Я жила интенсивной духовной жизнью. Закаты того года, столь известные и по стихам Блока, и по Андрею Белому, я переживала ярко. Особенно помню их при возвращении с курсов, через Николаевский мост. Бродить по Петербургу – это и в предыдущую зиму было большой, насыщенной частью дня. Раз, идя по Садовой мимо часовни у Спаса на Сенной, я заглянула в открытые двери. Образа, трепет бесчисленных огоньков восковых свечей, припавшие, молящиеся фигуры. Сердце защемило от того, что я вне этого мира, вне этой древней правды. Никакой Гостиный двор – любимый мираж соблазнов и недоступных фантасмагорий блесков, красок, цветов – не развлек меня. Я пошла дальше и почти машинально вошла в Казанский собор. Я не подошла к богатой и нарядной, в брильянтах, чудотворной иконе, залитой светом, а дальше, за колоннами, остановилась у другой Казанской, в полутьме с двумя-тремя свечами, перед которой всегда было тихо и пусто. Я опустилась на колени, еще плохо умея молиться. Но потом это стала моя и наша Казанская, к ней же приходила за помощью и после смерти Саши. Однако и тогда, в первый раз, пришли облегчающие, успокоительные слезы. Потом, когда я рассказала, Саша написал:
Медленно в двери церковные
Шла я, душой несвободная…
Слышались песни любовные.
Толпы молились народные.
Или в минуту безверия
Он мне послал облегчение?
Часто в церковные двери я
Ныне вхожу без сомнения,
И бесконечно глубокие
Мысли растут и желания,
Вижу я небо далекое,
Слышу я Божье дыхание.
Падают розы вечерние,
Падают тихо, медлительно.
Я же молюсь суевернее,
Плачу и каюсь мучительно.
Я стала приходить в собор к моей Казанской и ставить ей восковую свечку.
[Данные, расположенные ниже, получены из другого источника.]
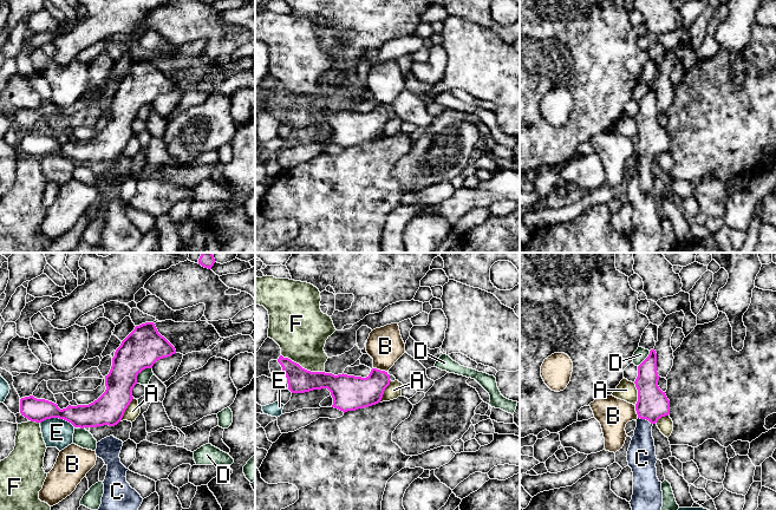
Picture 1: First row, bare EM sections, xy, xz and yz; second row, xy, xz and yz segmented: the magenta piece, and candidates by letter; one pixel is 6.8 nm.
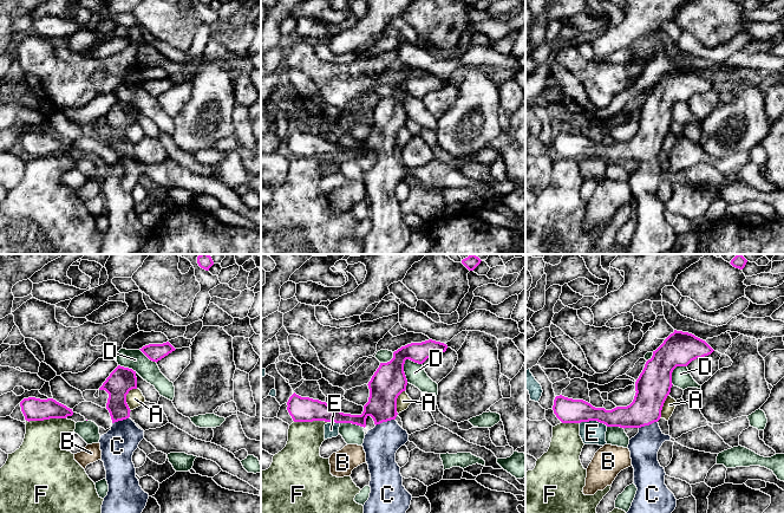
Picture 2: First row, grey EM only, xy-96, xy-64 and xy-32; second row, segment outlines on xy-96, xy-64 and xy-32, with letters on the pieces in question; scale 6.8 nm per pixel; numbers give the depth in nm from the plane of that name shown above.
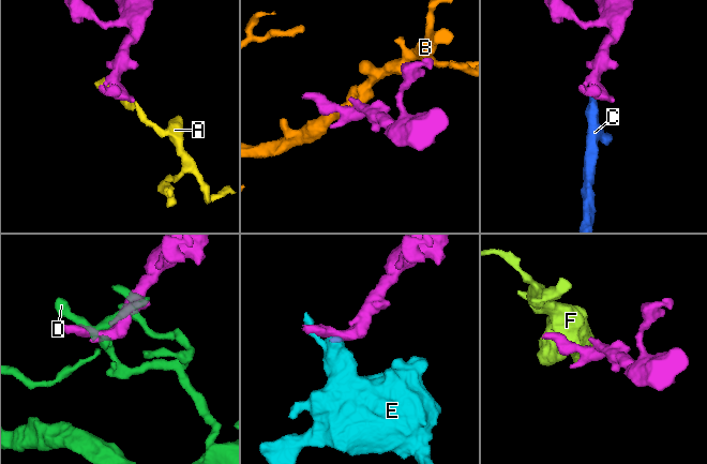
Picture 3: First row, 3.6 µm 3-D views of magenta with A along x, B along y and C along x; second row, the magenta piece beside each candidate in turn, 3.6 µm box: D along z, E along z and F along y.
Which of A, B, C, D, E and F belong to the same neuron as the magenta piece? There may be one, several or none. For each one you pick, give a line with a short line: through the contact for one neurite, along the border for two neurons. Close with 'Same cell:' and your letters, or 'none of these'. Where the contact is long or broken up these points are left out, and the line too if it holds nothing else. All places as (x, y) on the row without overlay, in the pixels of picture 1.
C: line yz (652, 139), (645, 154), (641, 188)
Same cell: C

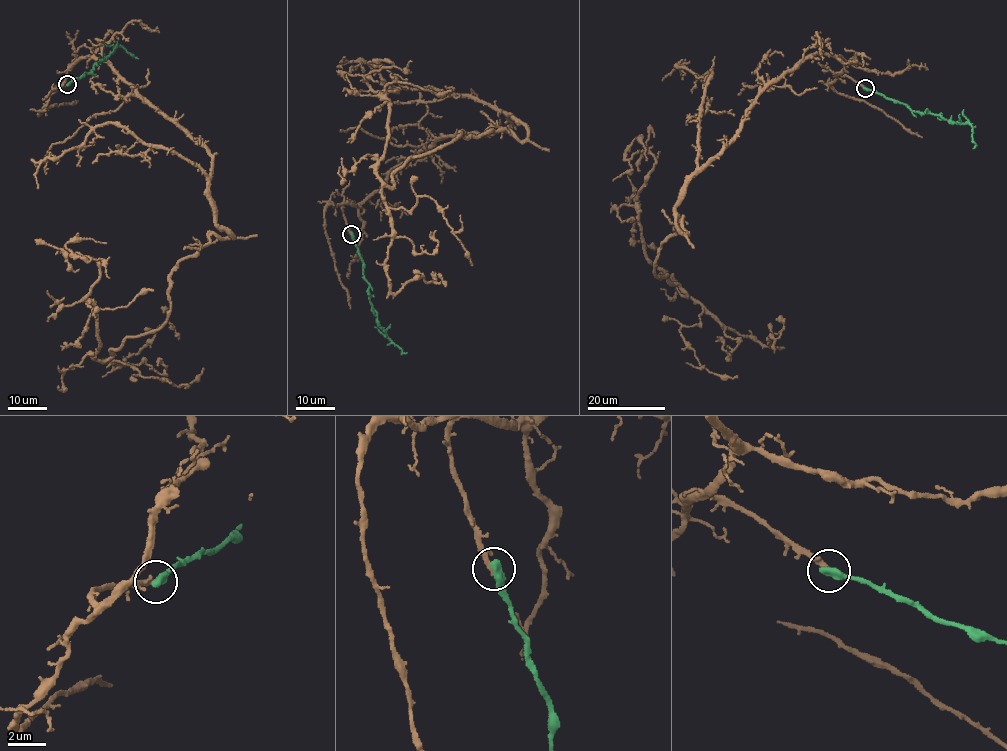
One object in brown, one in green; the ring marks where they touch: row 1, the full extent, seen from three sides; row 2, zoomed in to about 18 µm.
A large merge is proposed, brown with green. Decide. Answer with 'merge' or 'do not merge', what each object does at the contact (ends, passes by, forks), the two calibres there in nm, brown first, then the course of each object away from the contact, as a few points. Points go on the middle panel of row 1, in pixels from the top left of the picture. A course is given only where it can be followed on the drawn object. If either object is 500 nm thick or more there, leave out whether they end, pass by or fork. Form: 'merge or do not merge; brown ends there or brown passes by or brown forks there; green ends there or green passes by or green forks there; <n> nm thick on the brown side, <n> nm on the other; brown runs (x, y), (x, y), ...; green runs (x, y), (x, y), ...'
merge; 180 nm thick on the brown side, 550 nm on the other; brown runs (352, 235), (342, 206), (435, 141), (527, 137), (461, 131), (385, 185), (368, 62), (407, 79); green runs (352, 234), (362, 260), (370, 303), (379, 327), (402, 353), (407, 352)

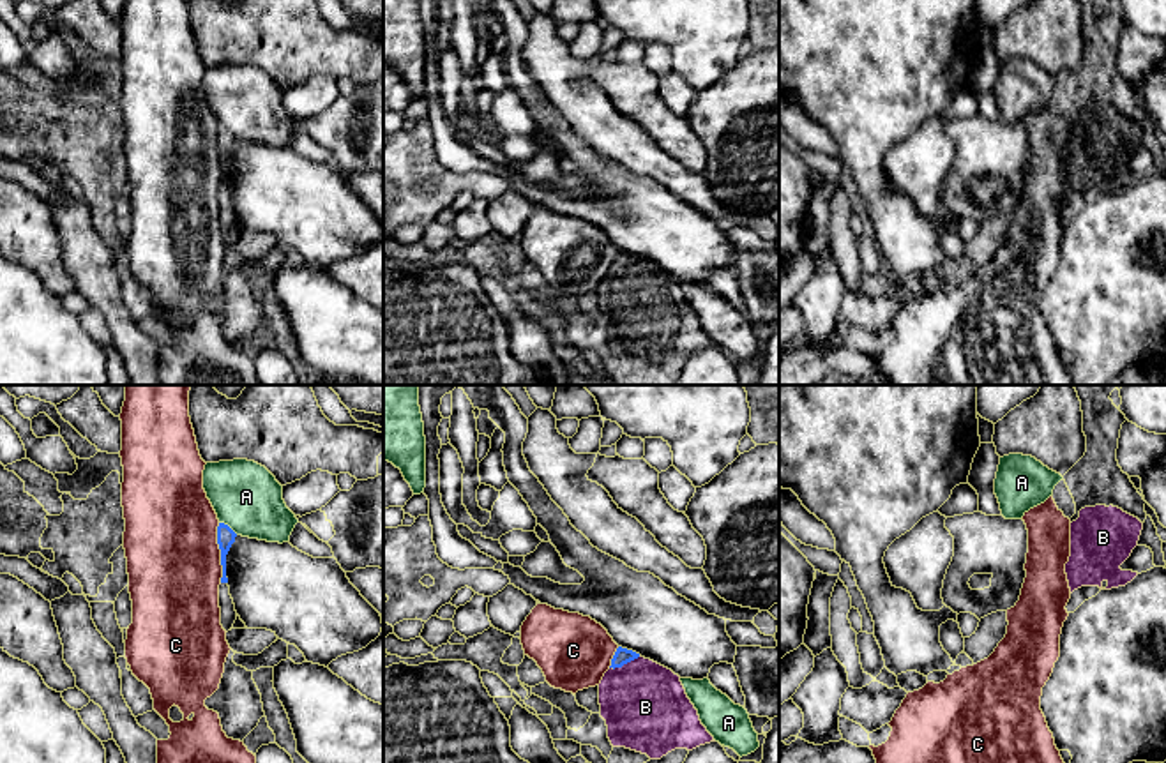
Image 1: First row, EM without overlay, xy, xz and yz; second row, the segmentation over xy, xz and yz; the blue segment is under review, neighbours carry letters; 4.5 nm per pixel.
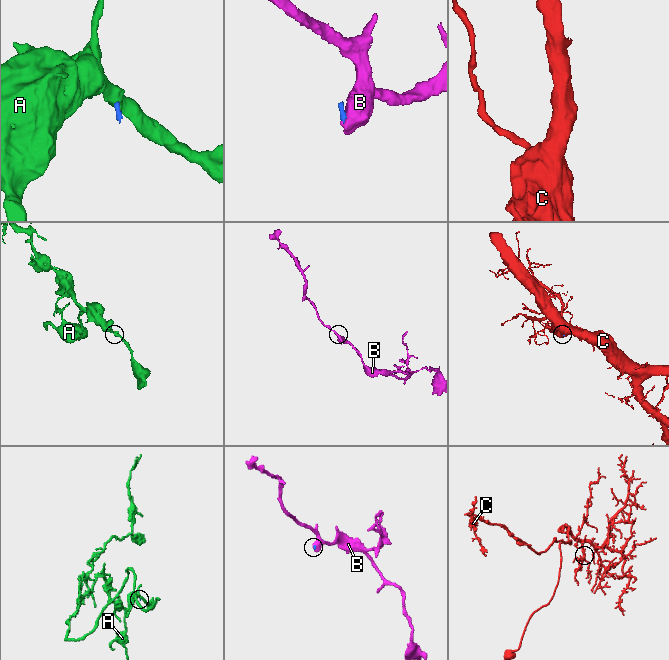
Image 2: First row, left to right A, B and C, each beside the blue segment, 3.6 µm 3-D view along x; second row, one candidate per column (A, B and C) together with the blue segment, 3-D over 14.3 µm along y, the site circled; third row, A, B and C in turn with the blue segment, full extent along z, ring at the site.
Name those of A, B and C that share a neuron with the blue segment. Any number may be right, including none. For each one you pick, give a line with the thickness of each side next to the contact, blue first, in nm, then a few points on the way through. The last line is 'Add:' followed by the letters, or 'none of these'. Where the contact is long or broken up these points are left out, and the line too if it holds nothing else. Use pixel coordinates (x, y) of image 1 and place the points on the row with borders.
B: calibres 80 and 380 nm; way xz (622, 656), (624, 663), (636, 698), (645, 707)
Add: B

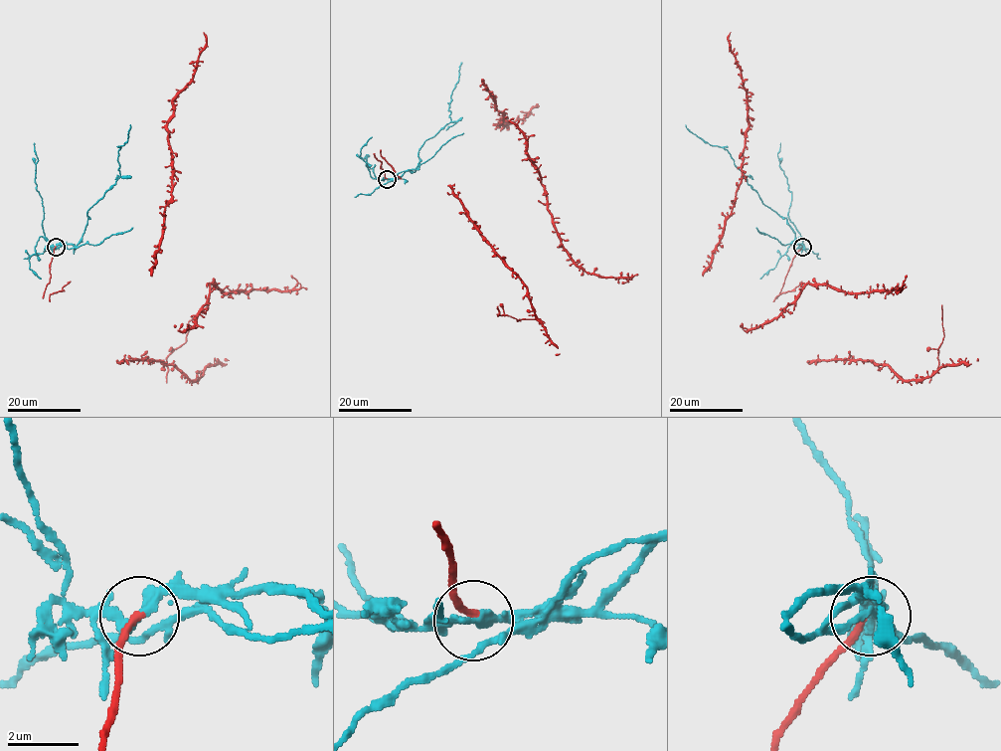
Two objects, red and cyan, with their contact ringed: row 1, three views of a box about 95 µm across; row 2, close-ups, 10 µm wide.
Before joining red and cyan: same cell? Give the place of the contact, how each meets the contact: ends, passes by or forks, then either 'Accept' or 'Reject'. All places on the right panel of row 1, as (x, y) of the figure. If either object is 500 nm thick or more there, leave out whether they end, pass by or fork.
Place: (802, 247). At the ring red ends. At the ring cyan passes by. Reject

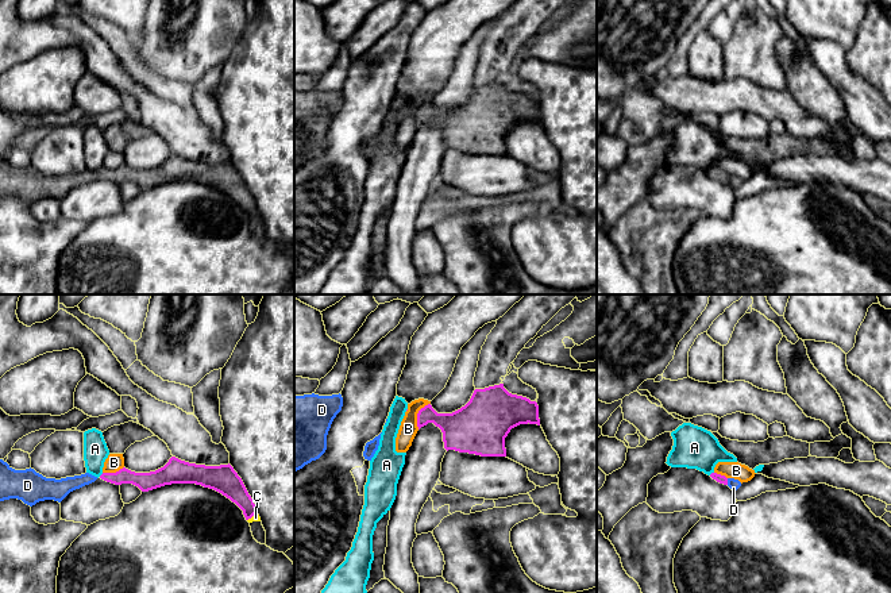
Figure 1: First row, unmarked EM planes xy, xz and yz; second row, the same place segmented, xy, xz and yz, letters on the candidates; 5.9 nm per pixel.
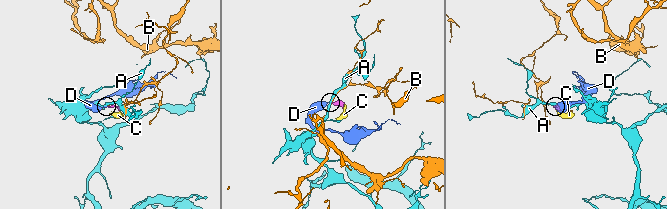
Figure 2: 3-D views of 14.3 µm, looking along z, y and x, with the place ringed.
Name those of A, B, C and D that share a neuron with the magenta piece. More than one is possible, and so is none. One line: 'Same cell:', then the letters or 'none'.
Same cell: C, D

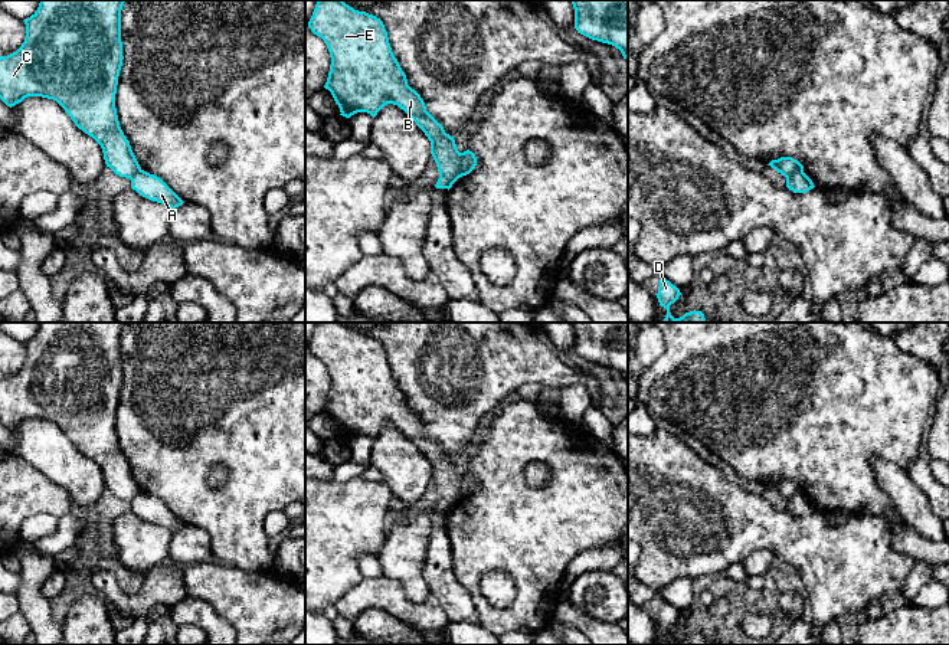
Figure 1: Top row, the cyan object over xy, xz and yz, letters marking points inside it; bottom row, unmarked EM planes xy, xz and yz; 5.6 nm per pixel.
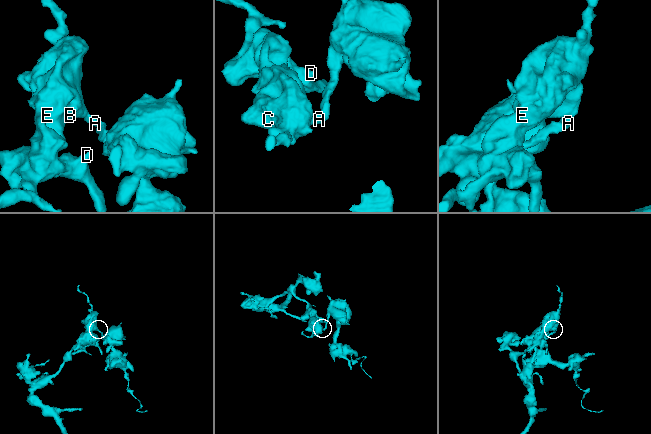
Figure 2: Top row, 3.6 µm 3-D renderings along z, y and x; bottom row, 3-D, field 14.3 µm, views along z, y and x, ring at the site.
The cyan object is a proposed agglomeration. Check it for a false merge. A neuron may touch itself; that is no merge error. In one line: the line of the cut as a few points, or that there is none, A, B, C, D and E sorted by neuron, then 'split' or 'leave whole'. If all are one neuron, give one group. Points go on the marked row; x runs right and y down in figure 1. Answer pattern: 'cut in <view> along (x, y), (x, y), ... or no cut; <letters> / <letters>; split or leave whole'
cut in xz along (462, 153), (457, 177); A / B C D E; split

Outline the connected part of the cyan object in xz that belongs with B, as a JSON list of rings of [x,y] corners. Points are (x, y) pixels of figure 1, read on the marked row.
[[[318,0],[308,27],[328,48],[331,65],[324,88],[331,92],[340,115],[367,112],[374,118],[384,105],[397,105],[431,141],[439,171],[435,187],[449,190],[458,180],[462,153],[408,85],[383,22],[343,0]]]

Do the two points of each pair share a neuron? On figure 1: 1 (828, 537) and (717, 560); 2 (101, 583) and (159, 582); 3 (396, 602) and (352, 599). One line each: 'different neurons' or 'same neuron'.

Ученица А.И. Введенского понимала, к счастью, что «бедный обряд» или величайшие порывы человеческого ума равно и малы, и ценны перед лицом непостижимого рациональному познанию. Но у меня не было потребности ни быть при церковной службе, ни служить молебна. Смириться до посредничества священника я никогда не могла, кроме нескольких месяцев после смерти Саши, когда мне казалось менее кощунственно отслужить на его могиле панихиду, чем предаваться своей индивидуалистической, «красивой» скорби.
В сумерки октябрьского дня (17 октября) я шла по Невскому к собору и встретила Блока. Мы пошли рядом. Я рассказала, куда иду и как все это вышло. Позволила идти с собой. Мы сидели в стемневшем уже соборе на каменной скамье под окном, близ моей Казанской. То, что мы тут вместе, это было больше всякого объяснения. Мне казалось, что я явно отдаю свою душу, открываю доступ к себе.
Так начались соборы, сначала Казанский, потом и Исаакиевский. Блок много и напряженно писал в эти месяцы. Встречи наши на улице продолжались. Мы все еще делали вид, что они случайны. Но часто после Читау мы шли вместе далекий путь и много говорили. Все о том же. Много о его стихах. Уже ясно было, что связаны они со мной. Говорил Блок мне и о Соловьеве, и о душе мира, и о Софье Петровне Хитрово, и о «Трех свиданиях», и обо мне, ставя меня на непонятную мне высоту. Много о стихотворной сущности стиха, о двойственности ритма, в стихе живущего:
И к мидианке / на колени
Склоняю / праздную / главу…
Или
И к мидианке на колени
Склоняю / праздную главу…
Раз, переходя Введенский мостик, у Обуховской больницы, спросил Блок меня, что я думаю о его стихах. Я отвечала ему, что я думаю, что он поэт не меньше Фета. Это было для нас громадно, Фет был через каждые два слова. Мы были взволнованы оба, когда я это сказала, потому что в ту пору мы ничего не болтали зря. Каждое слово и говорилось, и слушалось со всей ответственностью.